Hay excesos de ambos casos lamentables, a consecuencia del mal manejo de la pandemia, en el marco de la insensatez y la irresponsabilidad gubernamental. Sin dejar de tener lo suyo la escasa conciencia y disciplina ciudadana.
Quedó registrado en los anales de esta pandemia “El Gran Engaño” que tuvimos en Guerrero a manos del “triunvirato gubernamental de la letalidad predeterminada”. Al acordar, durante varios meses, la vigencia del semáforo epidemiológico naranja, pero con medidas sanitarias laxas de un semáforo amarillo. El punto culminante fue que, antes de las fiestas de fin de año, tuvieron el cinismo de poner en semáforo amarillo a los municipios de Acapulco, Zihuatanejo-Ixtapa y Chilpancingo que, paradójicamente, son los de mayor infestación y mortandad en el estado.
Hoy estamos pagando caro el desafortunado acuerdo estatal que ya fue modificado, antes del plazo fijado; aun cuando “El Gran Engaño”, en forma aminorada, persiste. La oxigenación a la economía de nuestros principales centros turísticos y comerciales fue pírrica. Tanto la afluencia de turistas, como la derrama económica generada, no fue más allá del 34 por ciento de la que se tuvo el año pasado.
La pregunta obligada que tendremos que hacernos cuando ya contemos con cifras realistas es: ¿cuánto costó en materia de fallecimientos y contagios de más, tamaña imprudencia? Muertes acumuladas llevamos 2 mil 750 y contagios, 26 mil 550, a razón de 15 muertes y 40 personas contagiadas, promedio por día, en lo que va de enero.
Hemos entrado a este año nuevo con un preocupante repunte en la ocupación hospitalaria, en el crecimiento de contagios y muertes y con una planta de trabajadores de la salud extenuada, expoliada y no exenta de discriminaciones. No en balde el saber popular indica que, en tiempos de guerra y de pandemia, las medallas y reconocimientos son para los generales que están permanentemente en los cuarteles generales y las muertes corresponden a los soldados que están en la trinchera de batalla. Lo mismo pasa con los reconocimientos y estímulos para los altos funcionarios de la salud de alta jerarquía, que están debidamente resguardados en sus oficinas ejecutivas contrastando con los sufrimientos laborales, riesgos de salud y muertes de los trabajadores que están en las áreas críticas de atención pandémica en los hospitales.
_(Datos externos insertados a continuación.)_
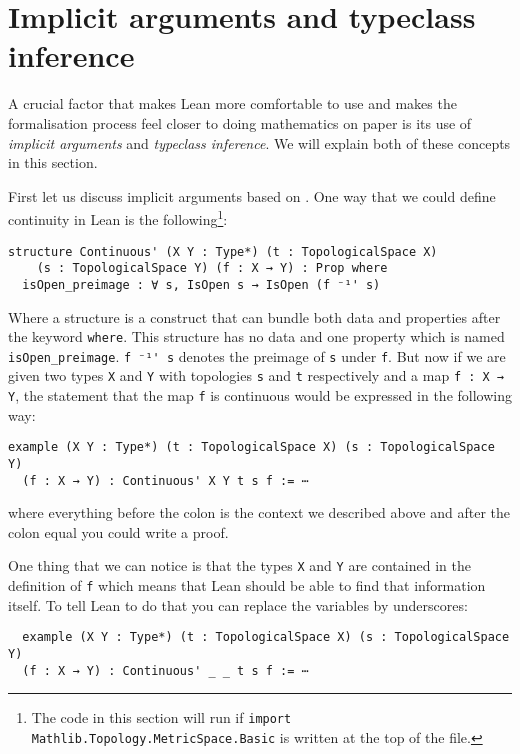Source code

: \section{Implicit arguments and typeclass inference}
\label{sec:implicitandtypeclass}

A crucial factor that makes Lean more comfortable to use and makes the formalisation process feel closer to doing mathematics on paper is its use of \emph{implicit arguments} and \emph{typeclass inference}. 
We will explain both of these concepts in this section.

First let us discuss implicit arguments based on \cite{Avigad2024}. 
One way that we could define continuity in Lean is the following\cprotect\footnote{The code in this section will run if \lstinline{import Mathlib.Topology.MetricSpace.Basic} is written at the top of the file.}:

\begin{lstlisting}
structure Continuous' (X Y : Type*) (t : TopologicalSpace X) 
    (s : TopologicalSpace Y) (f : X → Y) : Prop where
  isOpen_preimage : ∀ s, IsOpen s → IsOpen (f ⁻¹' s)
\end{lstlisting}

Where a structure is a construct that can bundle both data and properties after the keyword \lstinline{where}. 
This structure has no data and one property which is named \lstinline{isOpen_preimage}. 
\lstinline{f ⁻¹' s} denotes the preimage of \lstinline{s} under \lstinline{f}.
But now if we are given two types \lstinline{X} and \lstinline{Y} with topologies \lstinline{s} and \lstinline{t} respectively and a map \lstinline{f : X → Y}, the statement that the map \lstinline{f} is continuous would be expressed in the following way:

\begin{lstlisting}
example (X Y : Type*) (t : TopologicalSpace X) (s : TopologicalSpace Y) 
  (f : X → Y) : Continuous' X Y t s f := ⋯
\end{lstlisting}

where everything before the colon is the context we described above and after the colon equal you could write a proof.

One thing that we can notice is that the types \lstinline{X} and \lstinline{Y} are contained in the definition of \lstinline{f} which means that Lean should be able to find that information itself. 
To tell Lean to do that you can replace the variables by underscores: 

\begin{lstlisting}
  example (X Y : Type*) (t : TopologicalSpace X) (s : TopologicalSpace Y) 
  (f : X → Y) : Continuous' _ _ t s f := ⋯
\end{lstlisting}

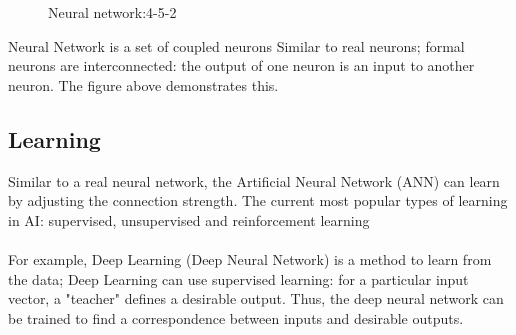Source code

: \begin{figure}[H]

    \caption{Neural network:4-5-2}
    \label{fig:NeuralNetwork:4-5-2}
\end{figure}
Neural Network is a set of coupled neurons Similar to real neurons; formal neurons are interconnected: the output of one neuron is an input to another neuron. The figure above demonstrates this.
\subsection{Learning}
Similar to a real neural network, the Artificial Neural Network (ANN) can learn by adjusting the connection strength. The current most popular types of learning in AI: supervised, unsupervised and reinforcement learning 
\\\\
For example, Deep Learning (Deep Neural Network) is a method to learn from the data; Deep Learning can use supervised learning: for a particular input vector, a "teacher" defines a desirable output. Thus, the deep neural network can be trained to find a correspondence between inputs and desirable outputs. 
 


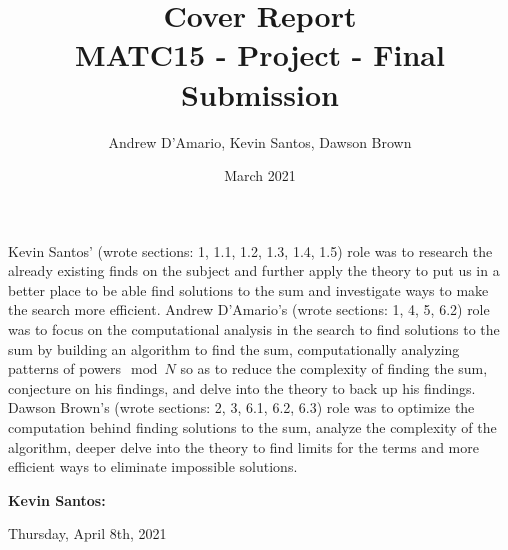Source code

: \documentclass{article}
\title{Cover Report \\ \vspace{.3in} \large{MATC15 - Project - Final Submission}}
\author{Andrew D'Amario, Kevin Santos, Dawson Brown}
\date{March 2021}
\begin{document}
\maketitle

\begin{flushleft}



Kevin Santos' (wrote sections: 1, 1.1, 1.2, 1.3, 1.4, 1.5) role was to research the already existing finds on the subject and further apply the theory to put us in a better place to be able find solutions to the sum and investigate ways to make the search more efficient.
Andrew D'Amario's (wrote sections: 1, 4, 5, 6.2) role was to focus on the computational analysis in the search to find solutions to the sum by building an algorithm to find the sum, computationally analyzing patterns of powers$\mod N$ so as to reduce the complexity of finding the sum, conjecture on his findings, and delve into the theory to back up his findings.
Dawson Brown's (wrote sections: 2, 3, 6.1, 6.2, 6.3) role was to optimize the computation behind finding solutions to the sum, analyze the complexity of the algorithm, deeper delve into the theory to find limits for the terms and more efficient ways to eliminate impossible solutions.

\vspace{.5in}

{\bf Kevin Santos:}
\hspace{.63in}{\bf Dawson Brown:}
\hspace{.63in}{\bf Andrew D'Amario: }  


\vspace{1in}


Thursday, April 8th, 2021

\end{flushleft}
\end{document}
Por si fuera poco, iniciamos el año con arcas públicas semivacías para enfrentar la presente embestida. Mientras tanto, la muerte y la enfermedad provocada por el pinche y maldito virus, se enseñorea y se expande, calladamente, por las viviendas de las familias más pobres en los cinturones de miseria de las ciudades, que viven al día, en el hacinamiento y totalmente desamparadas; fuera de todo programa de protección a sus vidas y a su salud y no tener acceso a consulta médica y menos, a la adquisición de medicamentos.
PD1. Ya me explicaron que el paso elevado vehicular, que se construye en la ciudad de Acapulco, es primordialmente para darle mayor fluidez al paso de ambulancias y carrozas fúnebres.
PD2. El Tribunal Estatal Electoral dictaminó que es inviable eximirme de la obligación de recabar 75 400 firmas de apoyo ciudadano para convertirme en candidato independiente a la gubernatura de Guerrero. A eso, yo le llamo incitación para volverme un homicida culposo en serie. Ni modo, llegaré, si es necesario, hasta la Corte Interamericana de los Derechos Humanos.